◆ **Exercise description**:
In the entries that follow, find the word "status" and report each line it is on.

── Listed entries

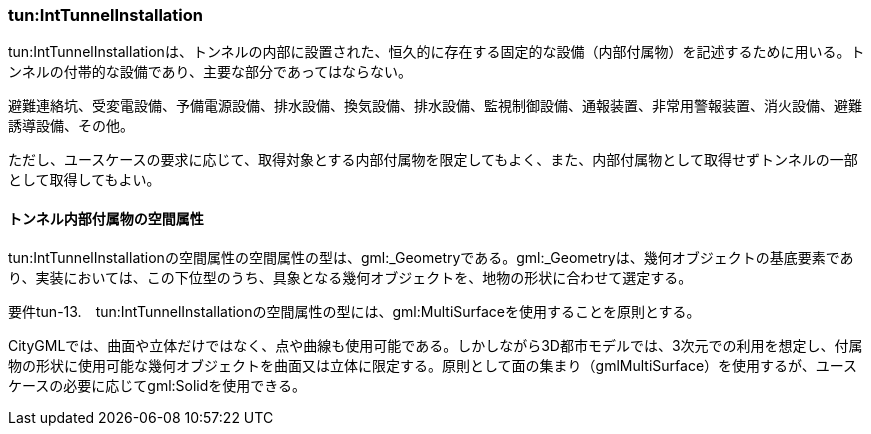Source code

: [[tocM_06]]
=== tun:IntTunnelInstallation

tun:IntTunnelInstallationは、トンネルの内部に設置された、恒久的に存在する固定的な設備（内部付属物）を記述するために用いる。トンネルの付帯的な設備であり、主要な部分であってはならない。

避難連絡坑、受変電設備、予備電源設備、排水設備、換気設備、排水設備、監視制御設備、通報装置、非常用警報装置、消火設備、避難誘導設備、その他。

ただし、ユースケースの要求に応じて、取得対象とする内部付属物を限定してもよく、また、内部付属物として取得せずトンネルの一部として取得してもよい。


==== トンネル内部付属物の空間属性

tun:IntTunnelInstallationの空間属性の空間属性の型は、gml:_Geometryである。gml:_Geometryは、幾何オブジェクトの基底要素であり、実装においては、この下位型のうち、具象となる幾何オブジェクトを、地物の形状に合わせて選定する。

****
要件tun-13.　tun:IntTunnelInstallationの空間属性の型には、gml:MultiSurfaceを使用することを原則とする。
****

CityGMLでは、曲面や立体だけではなく、点や曲線も使用可能である。しかしながら3D都市モデルでは、3次元での利用を想定し、付属物の形状に使用可能な幾何オブジェクトを曲面又は立体に限定する。原則として面の集まり（gmlMultiSurface）を使用するが、ユースケースの必要に応じてgml:Solidを使用できる。

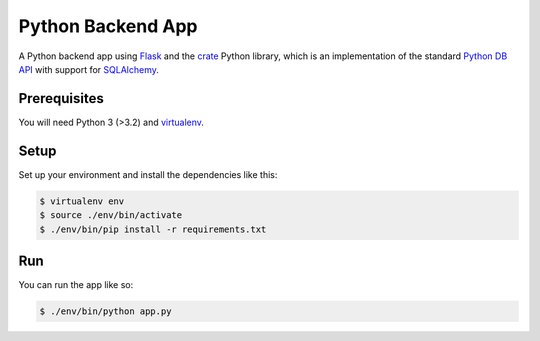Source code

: ==================
Python Backend App
==================

A Python backend app using Flask_ and the crate_ Python library, which is an
implementation of the standard `Python DB API`_ with support for SQLAlchemy_.

Prerequisites
=============

You will need Python 3 (>3.2) and virtualenv_.

Setup
=====

Set up your environment and install the dependencies like this:

.. code-block:: sh

    $ virtualenv env
    $ source ./env/bin/activate
    $ ./env/bin/pip install -r requirements.txt

Run
===

You can run the app like so:

.. code-block:: sh

    $ ./env/bin/python app.py

.. _Flask: http://flask.pocoo.org/
.. _crate: https://pypi.python.org/pypi/crate
.. _Python DB API: https://www.python.org/dev/peps/pep-0249/
.. _virtualenv: https://virtualenv.readthedocs.org/en/latest/
.. _SQLAlchemy: http://www.sqlalchemy.org/

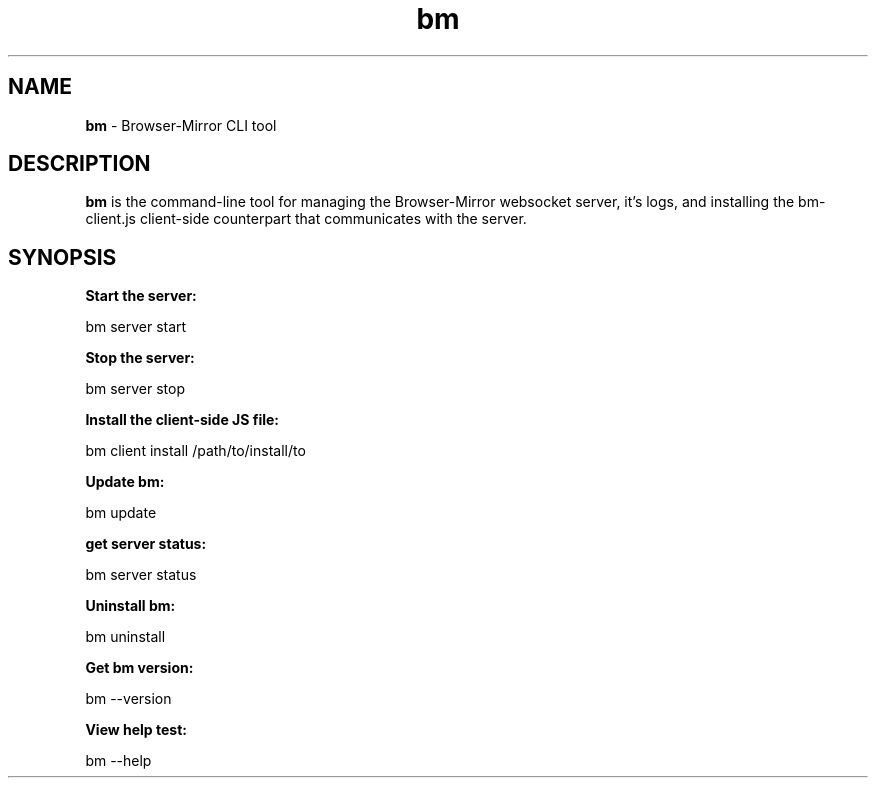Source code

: 
.TH bm 1 "18 May 2018" "v1.1.9"
.SH NAME
.B bm 
\- Browser-Mirror CLI tool
.SH DESCRIPTION
.B bm 
is the command-line tool for managing the Browser-Mirror websocket server, it's logs, and installing the bm-client.js client-side counterpart that communicates with the server.
.SH SYNOPSIS
.B Start the server:
.PP
    bm server start
.PP
.B Stop the server:
.PP
    bm server stop
.PP
.B Install the client-side JS file:
.PP
    bm client install /path/to/install/to
.PP
.B Update bm:
.PP
    bm update
.PP
.B get server status:
.PP
    bm server status
.PP
.B Uninstall bm:
.PP
    bm uninstall
.PP
.B Get bm version:
.PP
    bm --version
.PP
.B View help test:
.PP
    bm --help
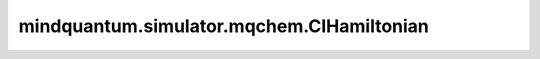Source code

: mindquantum.simulator.mqchem.CIHamiltonian
==========================================

.. py:class:: mindquantum.simulator.mqchem.CIHamiltonian(fermion_hamiltonian)

    一个费米子哈密顿量的包装器，用于与 :class:`~.simulator.mqchem.MQChemSimulator` 一同使用。

    该类存储一个费米子哈密顿量，以便在特定的CI空间内高效地计算期望值。

    .. note::
        此哈密顿量对象专为 `MQChemSimulator` 设计，与标准的态矢量 `Simulator` 不兼容。

    参数：
        - **fermion_hamiltonian** (FermionOperator) - 一个正规序的费米子哈密顿量。
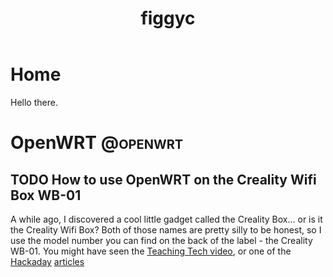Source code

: #+hugo_base_dir: .
#+hugo_section: blog
#+TITLE: figgyc

* Home
:PROPERTIES:
:EXPORT_HUGO_SECTION: /
:EXPORT_FILE_NAME: _index
:END:
Hello there.

* OpenWRT :@openwrt:
** TODO How to use OpenWRT on the Creality Wifi Box WB-01
A while ago, I discovered a cool little gadget called the Creality Box... or is it the Creality Wifi Box? Both of those names are pretty silly to be honest, so I use the model number you can find on the back of the label - the Creality WB-01.
You might have seen the [[https://www.youtube.com/watch?v=SBr0ArgDztc&t=687s][Teaching Tech video]], or one of the [[https://hackaday.com/2020/12/13/creality-wifi-takes-on-octoprint/][Hackaday]] [[https://hackaday.com/2020/12/28/teardown-creality-wifi-box][articles]]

────

◆ **Exercise output**:
.B get server status:
    bm server status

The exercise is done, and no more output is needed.